- [What needs to be done]:
Leave out the pictures and transcribe every entry below exactly.

*** Opening of Input material ***

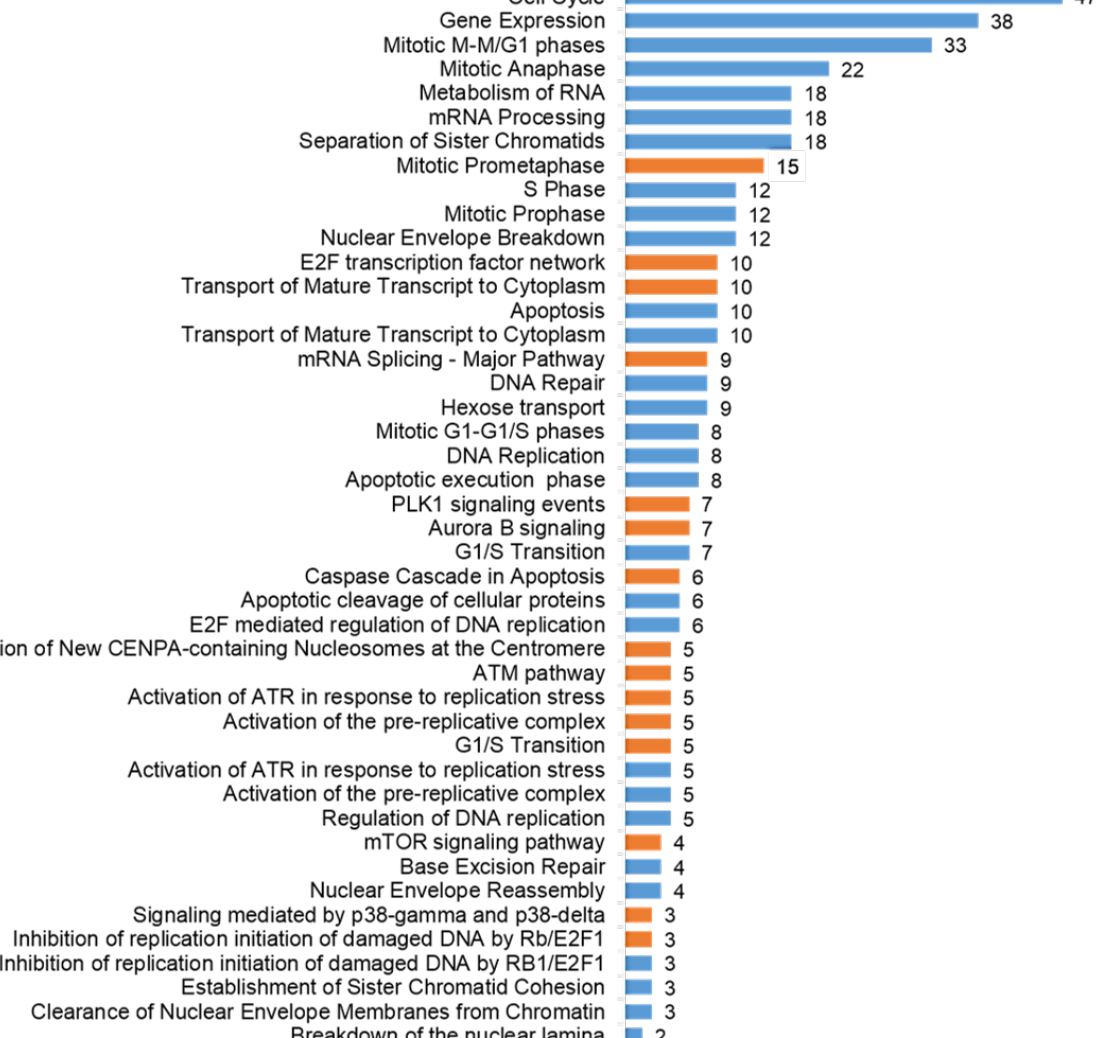
Figure 3. Selected results of Reactome pathways (blue bars) and Pathway Interaction Database (PID) pathways (orange bars) over-representation analysis (FDR < 0.01): x -axis shows the number of proteins involved in particular pathways that were differentially phosphorylated in our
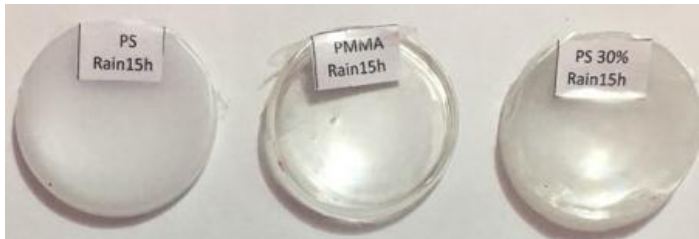
Fig.8: Shows 15hr rain for PMMA, PS, 30%PMMA\PS.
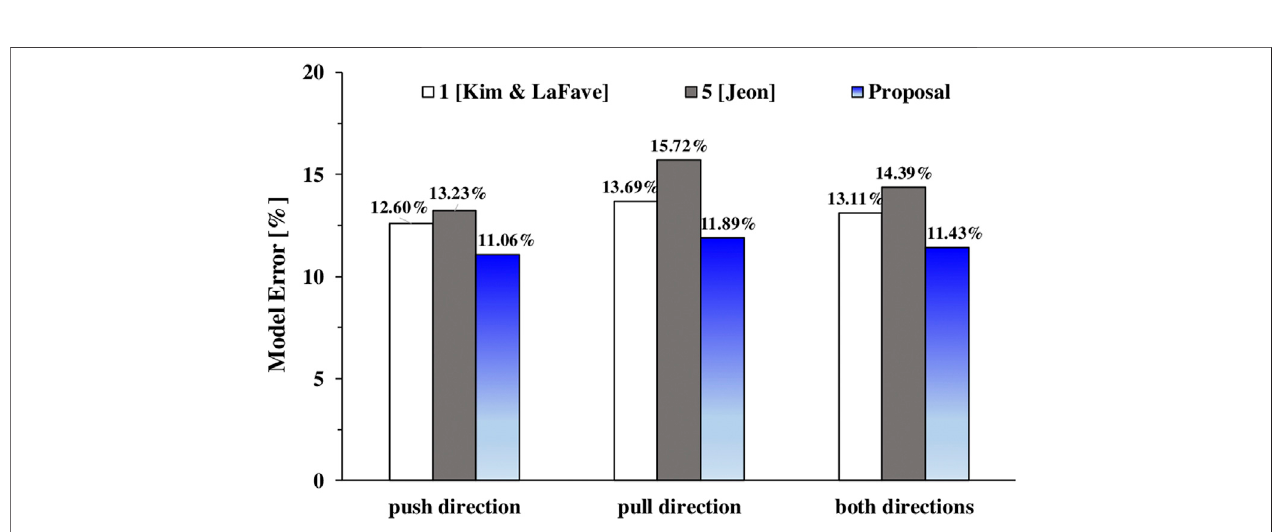
FIGURE 6 | Comparisons between the new proposal and Models 1 & 5 in terms of mean errors calculated according to MAPE on all the considered experimental tests.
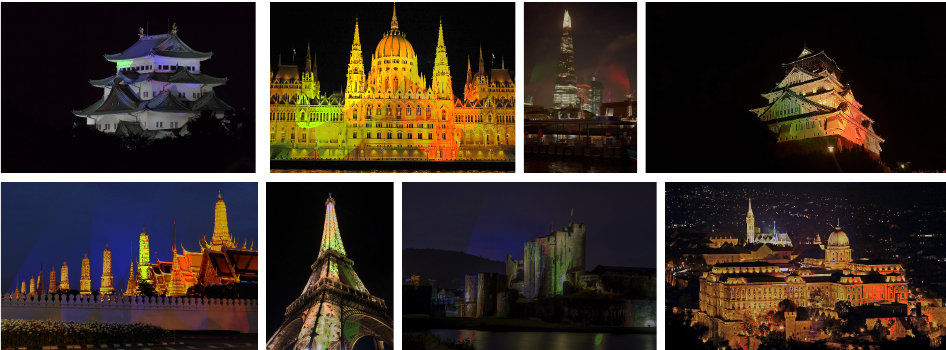
Figure 16. Rendering results with directional diffusion (JBF).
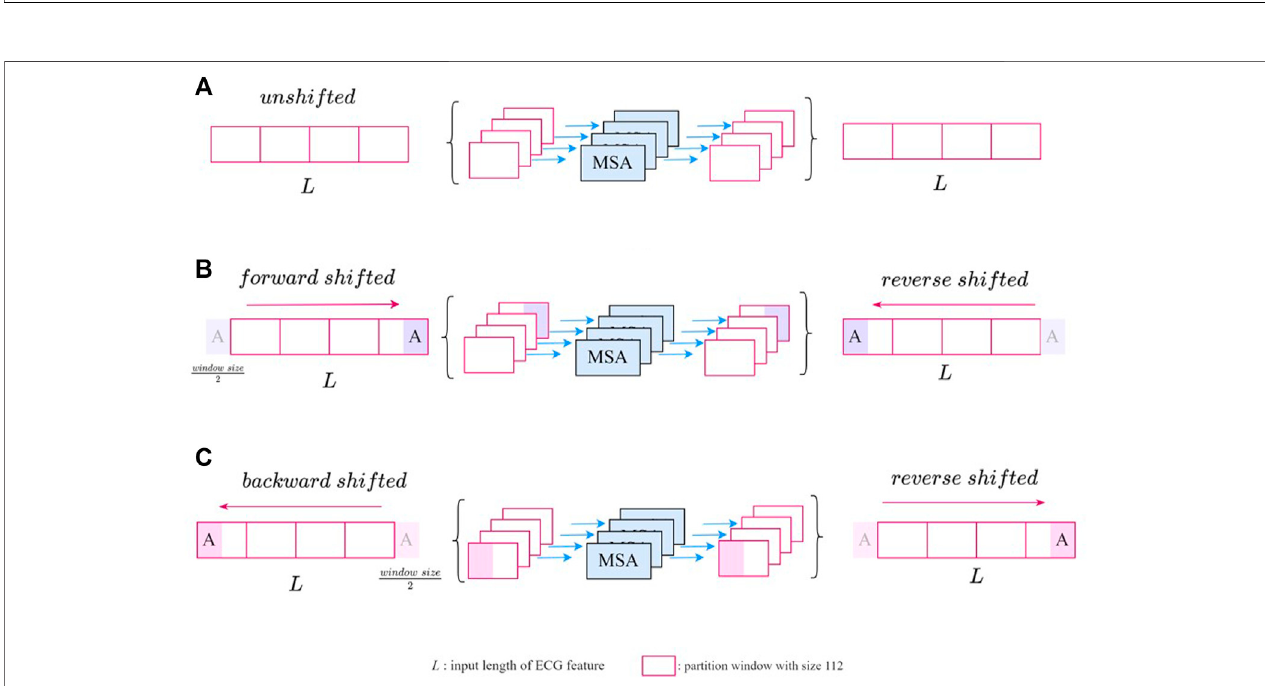
FIGURE 4 | The illustration of SW-MSA module with (A) unshifted (B) forward-shifted, and (C) backward-shifted.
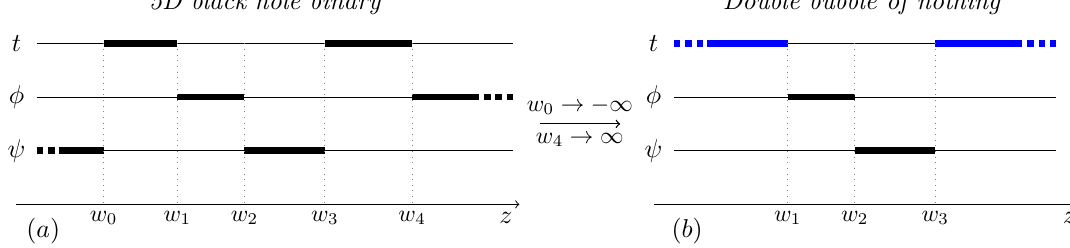
Figure 7 . ( a ) Rod diagram for the five-dimensional black hole binary of [31]. ( b ) Limit to the expanding bubble of nothing of section 4.7 in [3], which is asymptotic to a space compactified on a two-torus. The space in between the horizons, w 1 < z < w 3 , consists of two topological disks D 2 , orthogonal to each other and touching at their origins (at extension, these become two orthogonal S 2 that touch at their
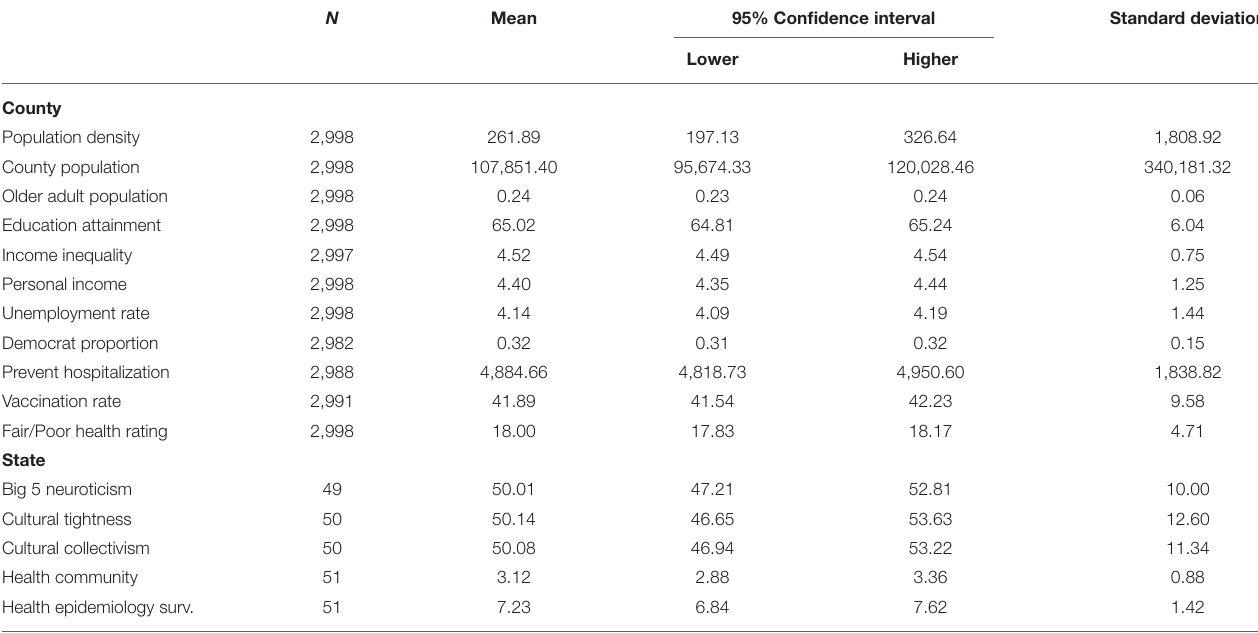
TABLE 1 | Descriptive statistics for time-invariant variables. N Mean 95% Confidence interval Standard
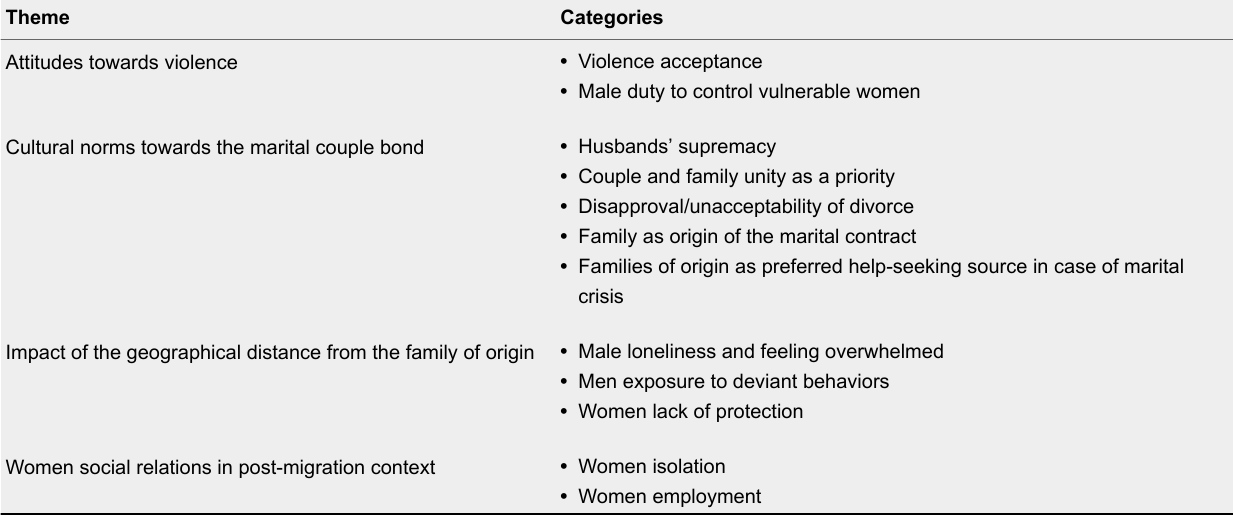
Themes and Categories Emerged From the Focus-Groups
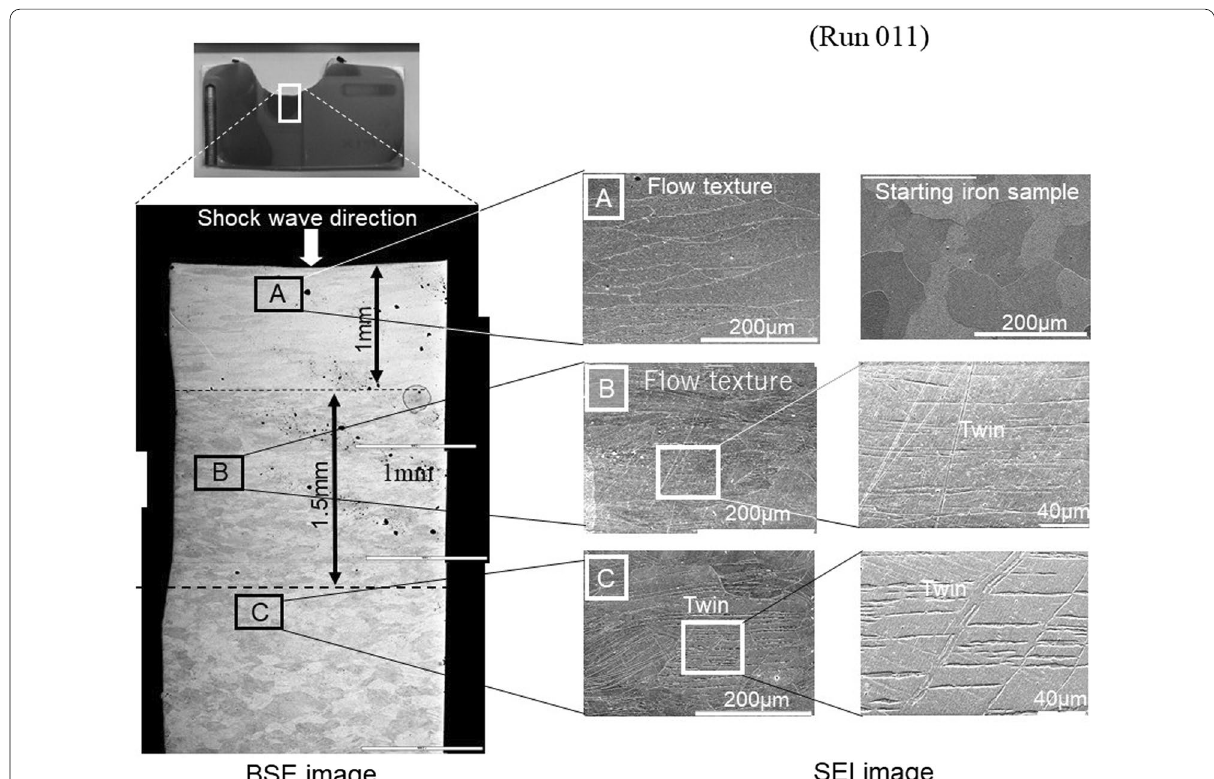
Fig. 5 The optical and backscattered electron (BSE) images of the texture of the polished section adjacent to the crater surface within 3-mm depths of the sample impacted at room temperature (Run 011). Its high magnification secondary electron images (SEI) are also shown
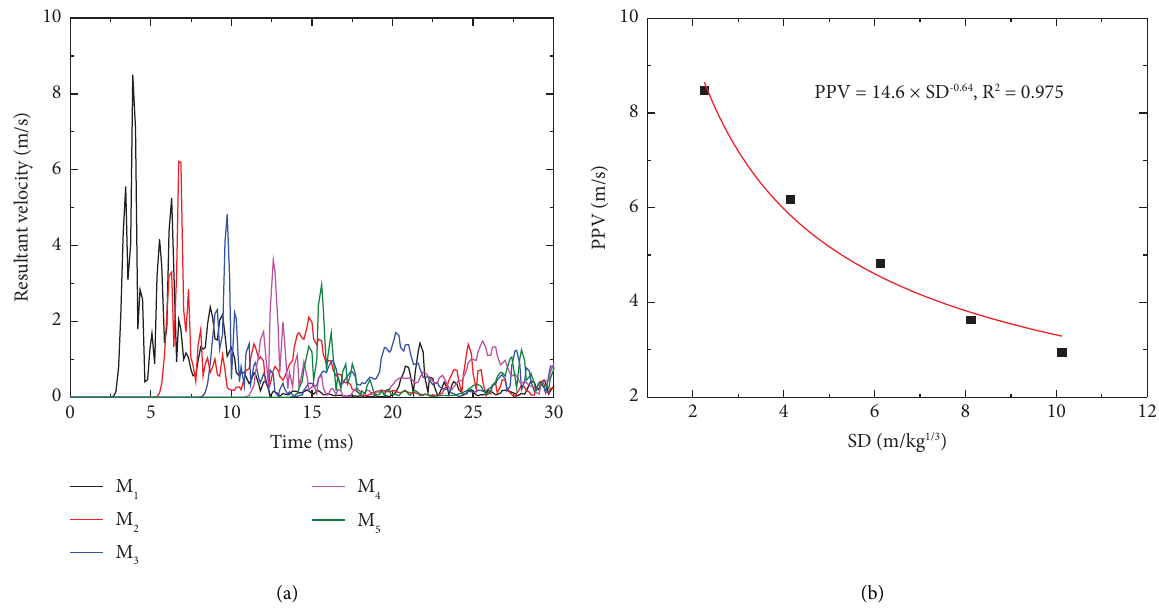
Figure 3: Resultant velocity time histories and PPV of ground vibration induced by blasting without vibration-isolating slot. (a) Resultant velocity time histories. (b)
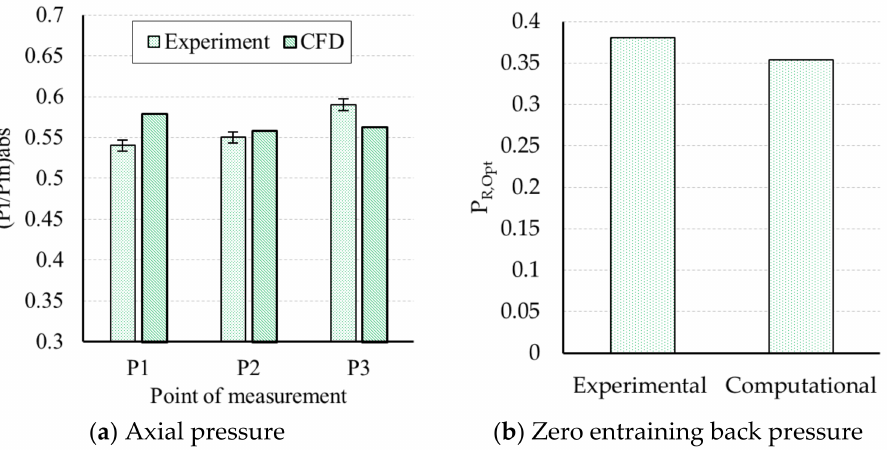
Figure 8. Comparison between experiment and computational study (random uncertainty of measurement = ±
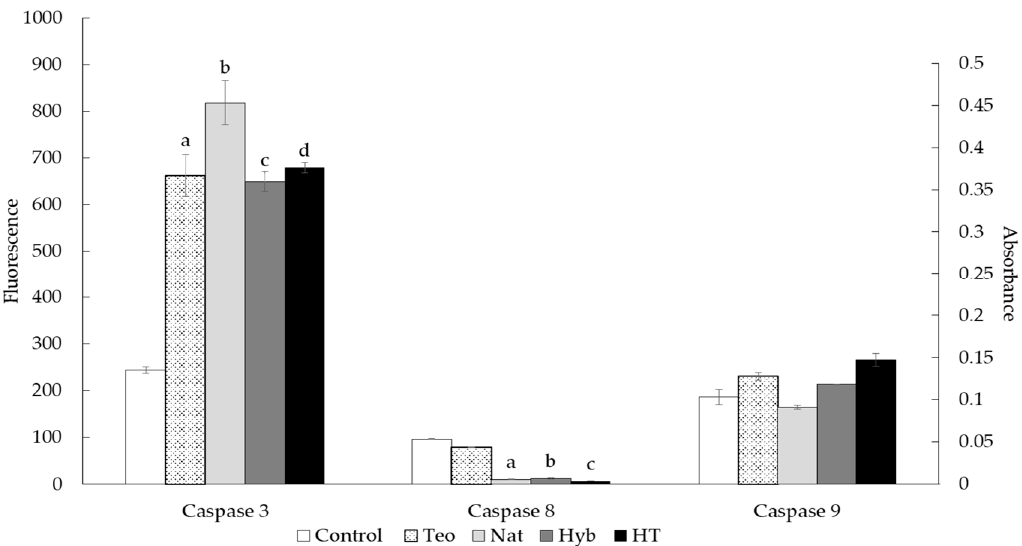
Figure 2. Caspase activity measured in HepG2 cells treated with half-maximal inhibitory concentration (IC 50 ) of the peptides obtained from zein of the four Zea varieties. Cells left untreated were used as controls. Caspase 3 activity: fluorescence was measured at excitation 485 ± 10 nm and emission 530 ± 12.5 nm at the indicated times. Caspase 8 activity: fluorescence was measured at excitation 400 nm and emission 505 nm. Caspase 9 activity: absorbance was measured at 400 nm. Results are expressed as mean values ± standard deviation ( n = 4). Treatments that were significantly different are shown with different letters ( p < 0.05).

*** Close of Input material ***

- [Result for this task]:
Figure 3. Selected results of Reactome pathways (blue bars) and Pathway Interaction Database (PID) pathways (orange bars) over-representation analysis (FDR < 0.01): x -axis shows the number of proteins involved in particular pathways that were differentially phosphorylated in our
Fig.8: Shows 15hr rain for PMMA, PS, 30%PMMA\PS.
FIGURE 6 | Comparisons between the new proposal and Models 1 & 5 in terms of mean errors calculated according to MAPE on all the considered experimental tests.
Figure 16. Rendering results with directional diffusion (JBF).
FIGURE 4 | The illustration of SW-MSA module with (A) unshifted (B) forward-shifted, and (C) backward-shifted.
Figure 7 . ( a ) Rod diagram for the five-dimensional black hole binary of [31]. ( b ) Limit to the expanding bubble of nothing of section 4.7 in [3], which is asymptotic to a space compactified on a two-torus. The space in between the horizons, w 1 < z < w 3 , consists of two topological disks D 2 , orthogonal to each other and touching at their origins (at extension, these become two orthogonal S 2 that touch at their
TABLE 1 | Descriptive statistics for time-invariant variables. N Mean 95% Confidence interval Standard
Themes and Categories Emerged From the Focus-Groups
Fig. 5 The optical and backscattered electron (BSE) images of the texture of the polished section adjacent to the crater surface within 3-mm depths of the sample impacted at room temperature (Run 011). Its high magnification secondary electron images (SEI) are also shown
Figure 3: Resultant velocity time histories and PPV of ground vibration induced by blasting without vibration-isolating slot. (a) Resultant velocity time histories. (b)
Figure 8. Comparison between experiment and computational study (random uncertainty of measurement = ±
Figure 2. Caspase activity measured in HepG2 cells treated with half-maximal inhibitory concentration (IC 50 ) of the peptides obtained from zein of the four Zea varieties. Cells left untreated were used as controls. Caspase 3 activity: fluorescence was measured at excitation 485 ± 10 nm and emission 530 ± 12.5 nm at the indicated times. Caspase 8 activity: fluorescence was measured at excitation 400 nm and emission 505 nm. Caspase 9 activity: absorbance was measured at 400 nm. Results are expressed as mean values ± standard deviation ( n = 4). Treatments that were significantly different are shown with different letters ( p < 0.05).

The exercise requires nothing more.